This project is aimed at classifying images into three categories: Catch, Clap, and Hammering. The model is built using a neural network (NN) classifier with early stopping to prevent overfitting and improve generalization. The dataset is split into training and testing sets, with transformations applied to resize images to 64x64 pixels and convert them to tensors. The model is trained using a cross-entropy loss function and an SGD optimizer.
- Python 3.x
- PyTorch
- NumPy
- Matplotlib
The dataset consists of images from three categories:
- Catch
- Clap
- Hammering
These images are organized into folders for training and testing. The training data is used to train the neural network, while the testing data is used to evaluate the model's performance.

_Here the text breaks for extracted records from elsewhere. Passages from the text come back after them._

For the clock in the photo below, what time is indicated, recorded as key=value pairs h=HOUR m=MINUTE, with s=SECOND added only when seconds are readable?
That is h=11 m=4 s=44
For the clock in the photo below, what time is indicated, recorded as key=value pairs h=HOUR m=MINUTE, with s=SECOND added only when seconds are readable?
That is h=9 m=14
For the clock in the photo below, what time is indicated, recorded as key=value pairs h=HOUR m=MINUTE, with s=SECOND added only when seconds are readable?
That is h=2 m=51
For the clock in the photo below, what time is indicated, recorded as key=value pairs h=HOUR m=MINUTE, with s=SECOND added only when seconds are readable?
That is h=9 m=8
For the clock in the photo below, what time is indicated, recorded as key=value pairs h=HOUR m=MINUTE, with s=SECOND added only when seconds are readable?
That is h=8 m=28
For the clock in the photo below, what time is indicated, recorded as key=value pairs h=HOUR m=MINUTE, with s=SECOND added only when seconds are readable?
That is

- Image Preprocessing: Images are resized to 64x64 pixels and converted into tensor format for model input.
- Early Stopping: The EarlyStoppingCriterion class monitors validation loss, and the training process is stopped early if no improvement is observed over a specified number of epochs (patience).

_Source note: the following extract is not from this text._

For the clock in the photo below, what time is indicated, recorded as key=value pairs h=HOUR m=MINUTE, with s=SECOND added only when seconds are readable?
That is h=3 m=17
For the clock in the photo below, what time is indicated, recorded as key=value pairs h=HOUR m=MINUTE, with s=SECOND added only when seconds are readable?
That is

- Model Architecture: The model consists of several fully connected layers with ReLU activation and batch normalization.
- Training and Testing: The training process includes calculating the training loss, training accuracy, and test accuracy. Results are plotted to visualize the model's performance.
The images are resized to 64x64 pixels, and the pixel values are normalized. The dataset is split into training and testing sets with an 80-20 ratio using the splitfolders library.

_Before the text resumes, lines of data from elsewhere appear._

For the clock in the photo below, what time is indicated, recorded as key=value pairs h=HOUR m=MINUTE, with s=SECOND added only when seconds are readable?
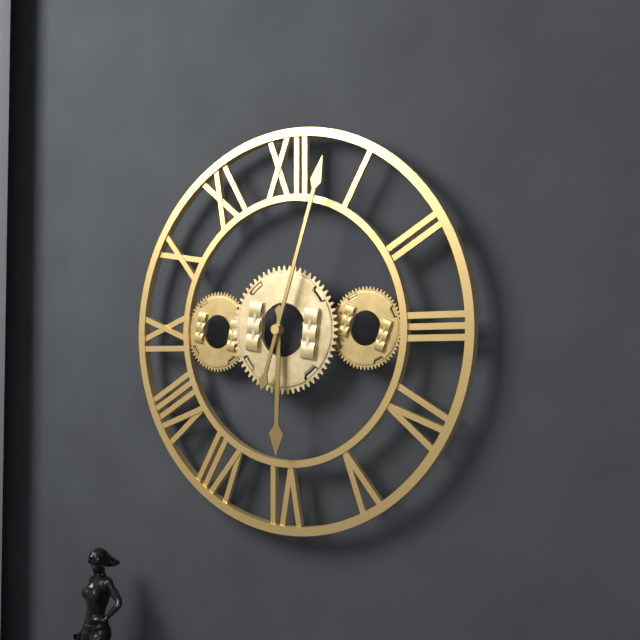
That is h=6 m=3
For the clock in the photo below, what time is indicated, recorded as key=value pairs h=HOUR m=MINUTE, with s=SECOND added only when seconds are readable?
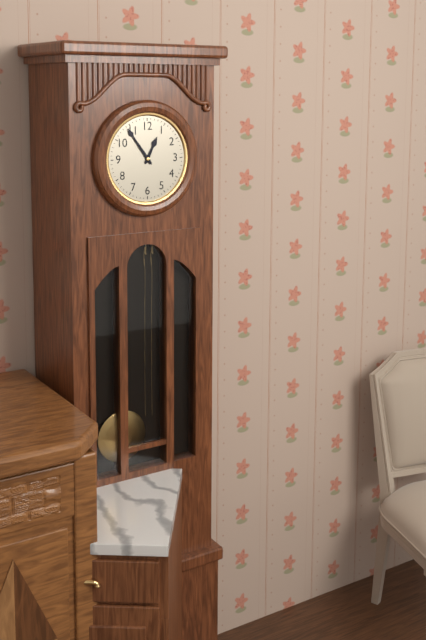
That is h=12 m=54
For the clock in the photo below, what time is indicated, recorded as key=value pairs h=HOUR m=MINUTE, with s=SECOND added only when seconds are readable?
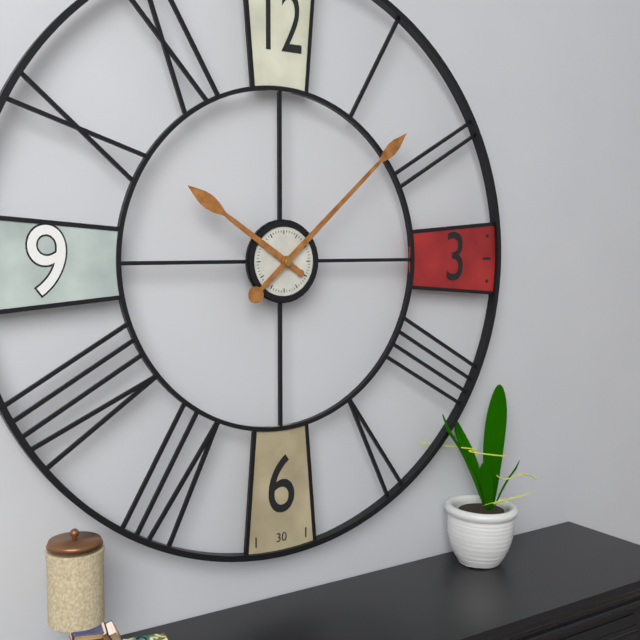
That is h=10 m=8
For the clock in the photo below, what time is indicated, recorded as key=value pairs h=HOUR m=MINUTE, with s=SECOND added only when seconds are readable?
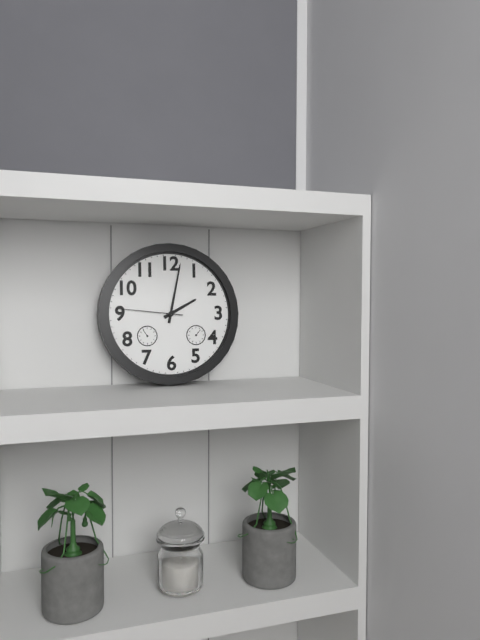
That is h=2 m=2 s=46
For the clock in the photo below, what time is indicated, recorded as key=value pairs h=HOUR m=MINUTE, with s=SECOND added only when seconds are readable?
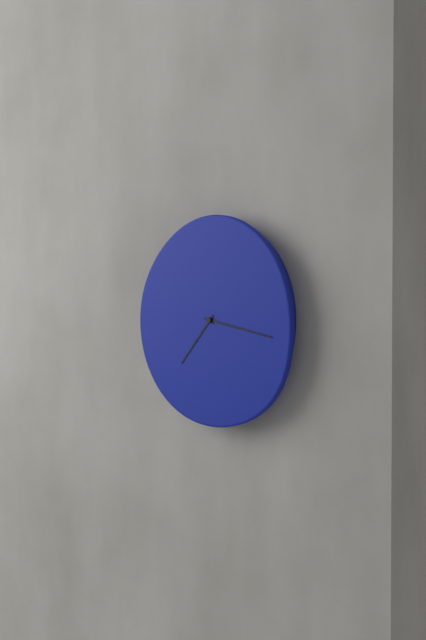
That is h=7 m=17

The model is a fully connected neural network with the following layers:
- Input Layer: Linear transformation to 1024 units
- Hidden Layers: 4 fully connected layers with ReLU activation and batch normalization
- Output Layer: A linear layer with 3 units (one for each class)
An early stopping mechanism is implemented to prevent overfitting. If the validation loss does not improve for a specified number of epochs (patience), the training stops early.
The model is trained for a maximum of 10 epochs. The training loss and accuracy are printed at the end of each epoch, along with the test accuracy. The early stopping mechanism will stop the training once the validation loss stops improving.
The training and test accuracy, as well as the training loss, are plotted after the training process completes.
Sample results from the training:
Displays the training loss per epoch.
The model achieved a training accuracy of 96.83% and a test accuracy of 96.88%, with the test accuracy slightly exceeding the training accuracy. This can be attributed to the use of regularization techniques like early stopping, which helped prevent overfitting and allowed the model to generalize better to the test set. Overall, the model performs well, demonstrating robust generalization and effective image classification.